(Collected data)
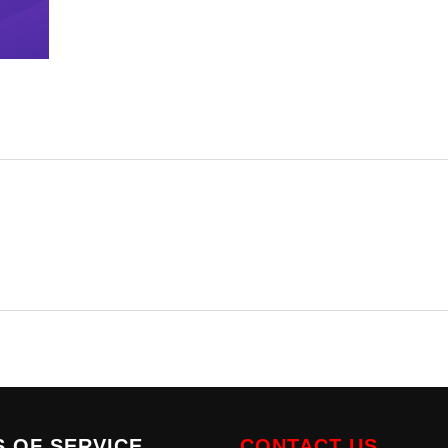
 OF SERVICE
CONTACT US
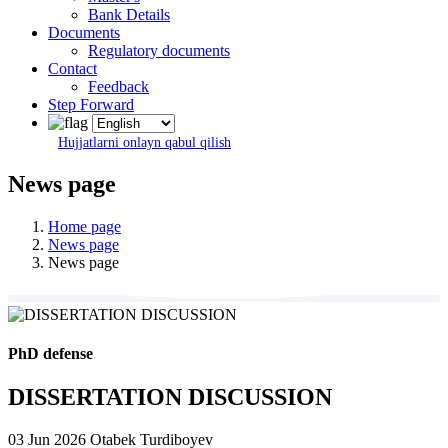
Bank Details
Documents
Regulatory documents
Contact
Feedback
Step Forward
Hujjatlarni onlayn qabul qilish
News page
Home page
News page
News page
PhD defense
DISSERTATION DISCUSSION
03 Jun 2026
Otabek Turdiboyev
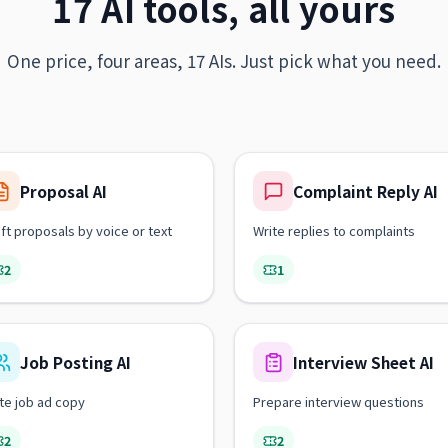
17 AI tools, all yours
One price, four areas, 17 AIs. Just pick what you need.
Proposal AI
Complaint Reply AI
ft proposals by voice or text
Write replies to complaints
2
1
Job Posting AI
Interview Sheet AI
te job ad copy
Prepare interview questions
2
2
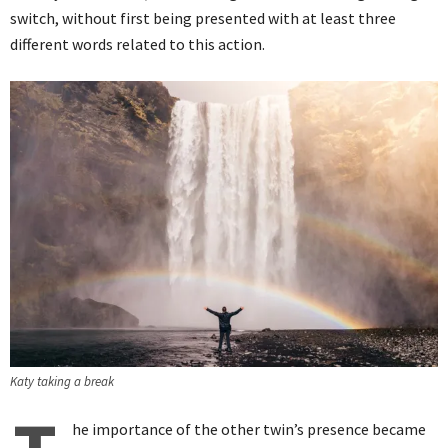
switch, without first being presented with at least three
different words related to this action.
Katy taking a break
he importance of the other twin’s presence became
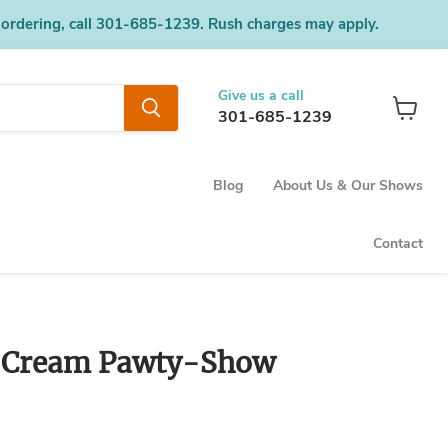
 ordering, call 301-685-1239. Rush charges may apply.
Give us a call
301-685-1239
View
cart
Blog
About Us & Our Shows
Contact
e Cream Pawty-Show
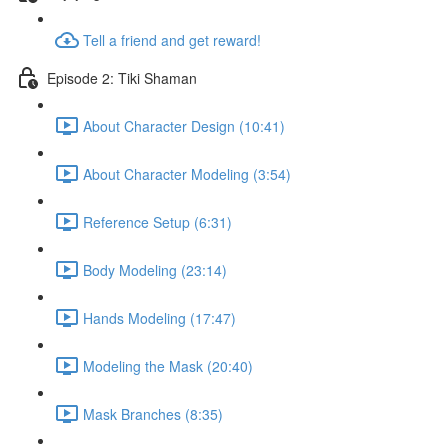
Tell a friend and get reward!
Episode 2: Tiki Shaman
About Character Design (10:41)
About Character Modeling (3:54)
Reference Setup (6:31)
Body Modeling (23:14)
Hands Modeling (17:47)
Modeling the Mask (20:40)
Mask Branches (8:35)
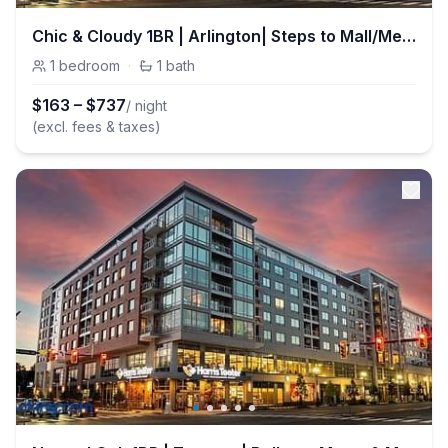
Chic & Cloudy 1BR | Arlington| Steps to Mall/Metro
1
bedroom
·
1
bath
$
163
–
$
737
/ night
(excl. fees & taxes)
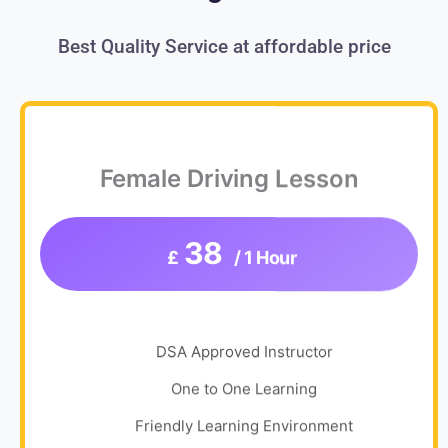
Best Quality Service at affordable price
Female Driving Lesson
38
£
/ 1 Hour
DSA Approved Instructor
One to One Learning
Friendly Learning Environment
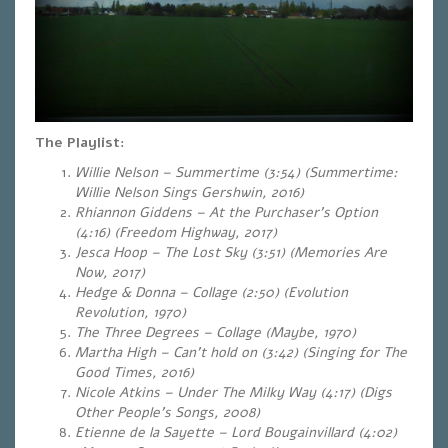
The Playlist:
Willie Nelson – Summertime (3:54) (Summertime:
Willie Nelson Sings Gershwin, 2016)
Rhiannon Giddens – At the Purchaser’s Option
(4:16) (Freedom Highway, 2017)
Jesca Hoop – The Lost Sky (3:51) (Memories Are
Now, 2017)
Hedge & Donna – Collage (2:50) (Evolution
Revolution, 1970)
The Three Degrees –
Collage
(Maybe, 1970)
Martha High – Can’t hold on (3:42)
(Singing for The
Good Times, 2016)
Nicole Atkins – Under The Milky Way (4:17) (Digs
Other People’s Songs, 2008)
Etienne de la Sayette – Lord Bougainvillard (4:02)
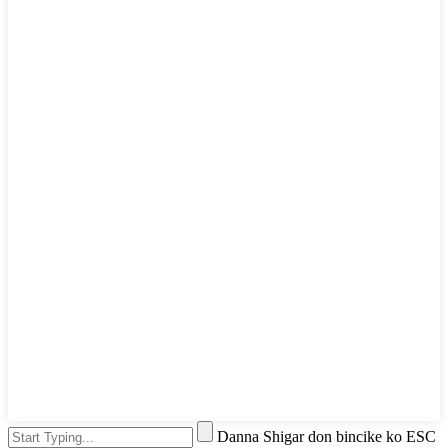
Danna Shigar don bincike ko ESC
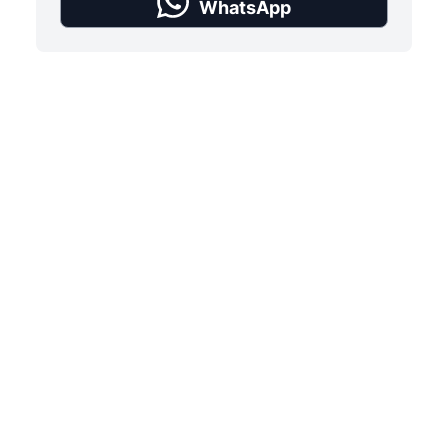
WhatsApp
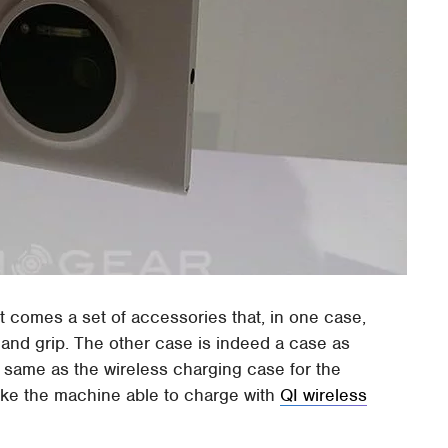
t comes a set of accessories that, in one case,
fe and grip. The other case is indeed a case as
e same as the wireless charging case for the
ake the machine able to charge with
QI wireless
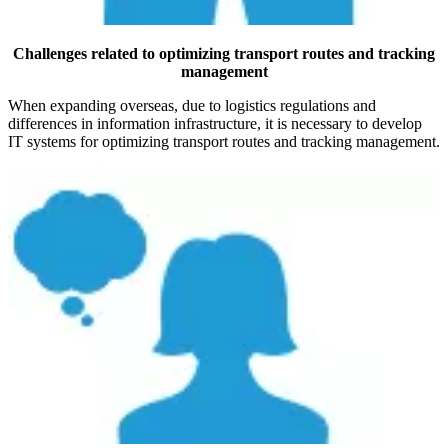
Challenges related to optimizing transport routes and tracking
management
When expanding overseas, due to logistics regulations and
differences in information infrastructure, it is necessary to develop
IT systems for optimizing transport routes and tracking management.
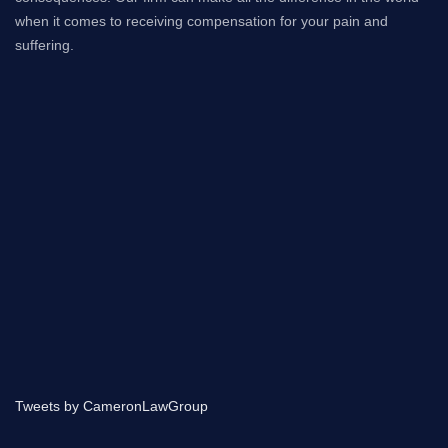
when it comes to receiving compensation for your pain and
suffering.
Tweets by CameronLawGroup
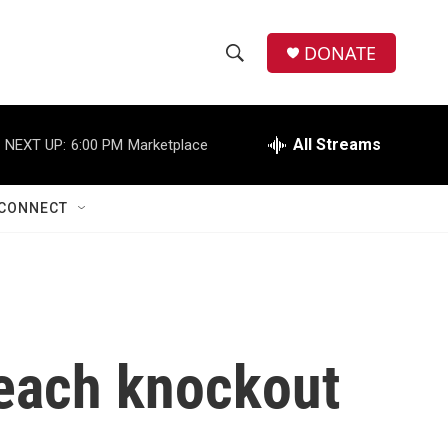
DONATE
S
S
e
h
a
r
All Streams
NEXT UP:
6:00 PM
Marketplace
o
c
h
w
Q
CONNECT
u
S
e
r
e
y
a
r
reach knockout
c
h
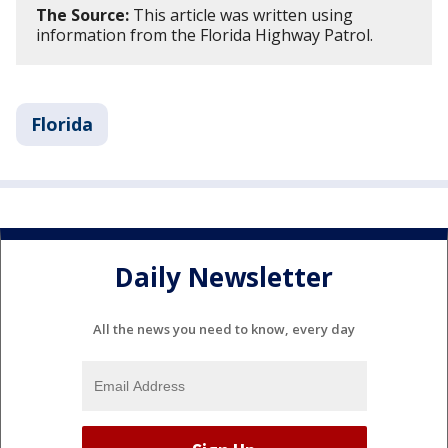
The Source:
This article was written using
information from the Florida Highway Patrol.
Florida
Daily Newsletter
All the news you need to know, every day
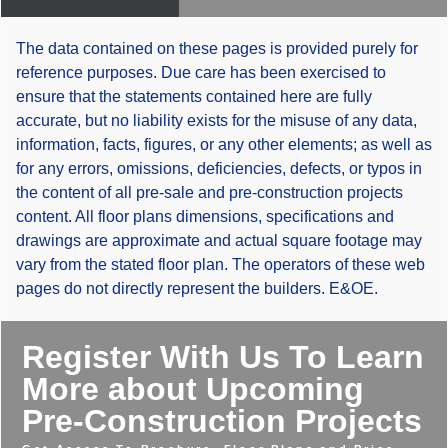
The data contained on these pages is provided purely for
reference purposes. Due care has been exercised to
ensure that the statements contained here are fully
accurate, but no liability exists for the misuse of any data,
information, facts, figures, or any other elements; as well as
for any errors, omissions, deficiencies, defects, or typos in
the content of all pre-sale and pre-construction projects
content. All floor plans dimensions, specifications and
drawings are approximate and actual square footage may
vary from the stated floor plan. The operators of these web
pages do not directly represent the builders. E&OE.
Register With Us To Learn
More about Upcoming
Pre-Construction Projects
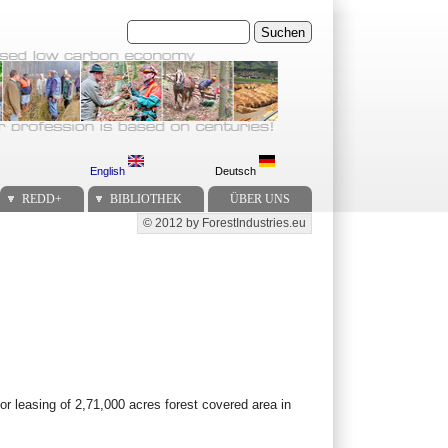
Suchen
English
Deutsch
REDD+
BIBLIOTHEK
ÜBER UNS
© 2012 by ForestIndustries.eu
Secondary menu
r leasing of 2,71,000 acres forest covered area in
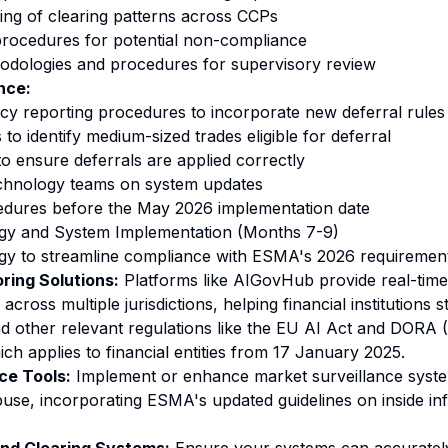
ng of clearing patterns across CCPs
procedures for potential non-compliance
odologies and procedures for supervisory review
nce:
y reporting procedures to incorporate new deferral rules
o identify medium-sized trades eligible for deferral
to ensure deferrals are applied correctly
echnology teams on system updates
edures before the May 2026 implementation date
gy and System Implementation (Months 7-9)
gy to streamline compliance with ESMA's 2026 requirement
ring Solutions:
Platforms like AIGovHub provide real-time
across multiple jurisdictions, helping financial institutions 
other relevant regulations like the EU AI Act and DORA (D
ich applies to financial entities from 17 January 2025.
ce Tools:
Implement or enhance market surveillance syste
buse, incorporating ESMA's updated guidelines on inside in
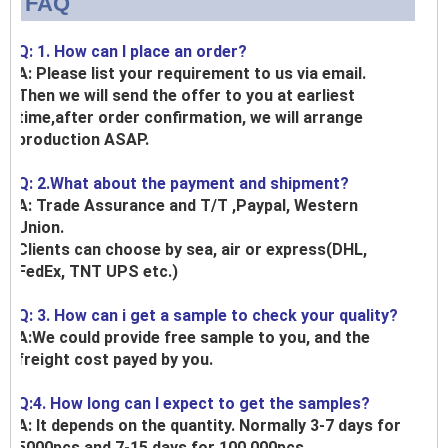
FAQ
Q: 1. How can I place an order?
A: Please list your requirement to us via email.
Then we will send the offer to you at earliest
time,after order confirmation, we will arrange
production ASAP.
Q: 2.What about the payment and shipment?
A: Trade Assurance and T/T ,Paypal, Western
Union.
Clients can choose by sea, air or express(DHL,
FedEx, TNT UPS etc.)
Q: 3. How can i get a sample to check your quality?
A:We could provide free sample to you, and the
freight cost payed by you.
Q:4. How long can I expect to get the samples?
A: It depends on the quantity. Normally 3-7 days for
5000pcs and 7-15 days for 100,000pcs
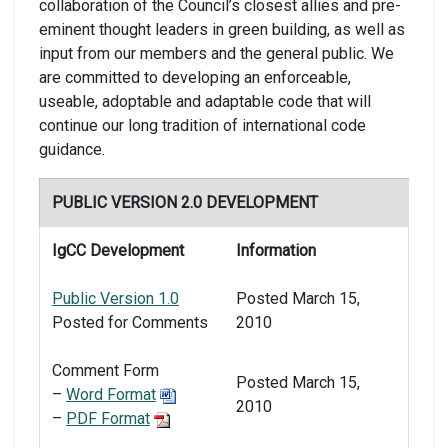
collaboration of the Council’s closest allies and pre-
eminent thought leaders in green building, as well as
input from our members and the general public. We
are committed to developing an enforceable,
useable, adoptable and adaptable code that will
continue our long tradition of international code
guidance.
PUBLIC VERSION 2.0 DEVELOPMENT
IgCC Development
Information
Public Version 1.0
Posted March 15,
Posted for Comments
2010
Comment Form
Posted March 15,
–
Word Format
2010
–
PDF Format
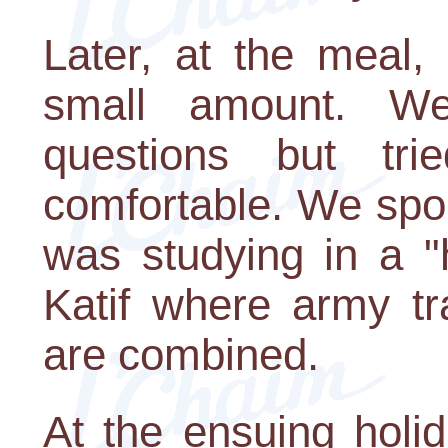
Later, at the meal,
small amount. W
questions but tr
comfortable. We spok
was studying in a "
Katif where army tr
are combined.
At the ensuing holi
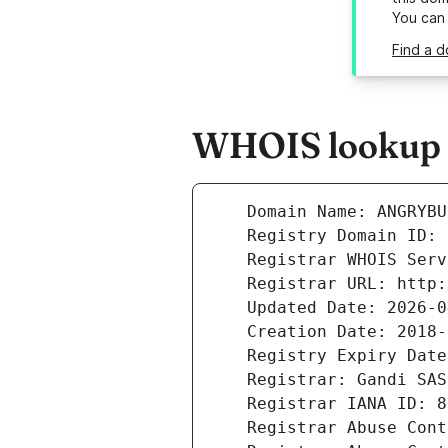
You can
Find a d
WHOIS lookup r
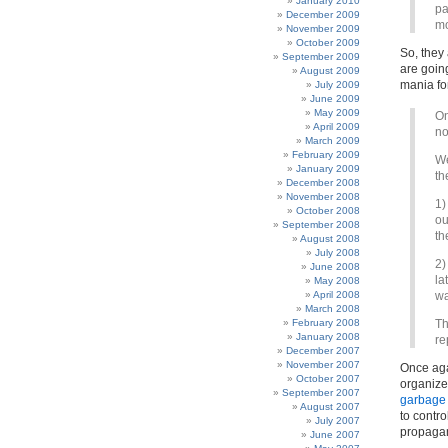
January 2010
pa
December 2009
mo
November 2009
October 2009
So, they
September 2009
are goin
August 2009
mania for
July 2009
June 2009
May 2009
On
April 2009
no
March 2009
February 2009
We
January 2009
th
December 2008
November 2008
1)
October 2008
ou
September 2008
th
August 2008
July 2008
2)
June 2008
la
May 2008
April 2008
wa
March 2008
February 2008
Th
January 2008
re
December 2007
November 2007
Once agai
October 2007
organize
September 2007
garbage 
August 2007
to contr
July 2007
propagan
June 2007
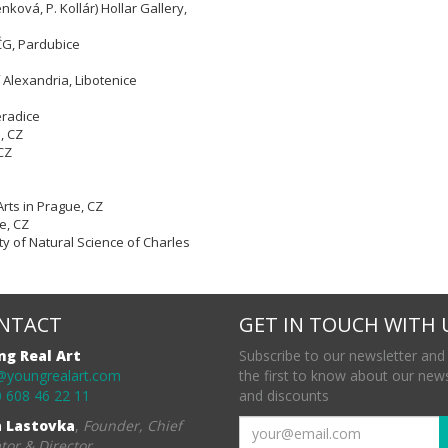
nková, P. Kollár) Hollar Gallery,
VČG, Pardubice
 Alexandria, Libotenice
eradice
e,
CZ
CZ
Arts in Prague, CZ
e, CZ
ty of Natural Science of Charles
NTACT
GET IN TOUCH WITH 
ng Real Art
Subscribe to our newsletter and
@youngrealart.com
the first to know about our new
 608 46 22 11
and discounts
a Lastovka
,
Founder, Chief
tor & Director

Task requirements:
Reproduce exactly the lines above that run from the one with "Later, at the" to the one with "October 2009", both included, leaving pictures out.

Solution:
Later, at the meal,
small amount. W
questions but tr
comfortable. We spok
was studying in a "
Katif where army tr
are combined.
At the ensuing holi
You can
Find a d
WHOIS lookup r
January 2010
pa
December 2009
mo
November 2009
October 2009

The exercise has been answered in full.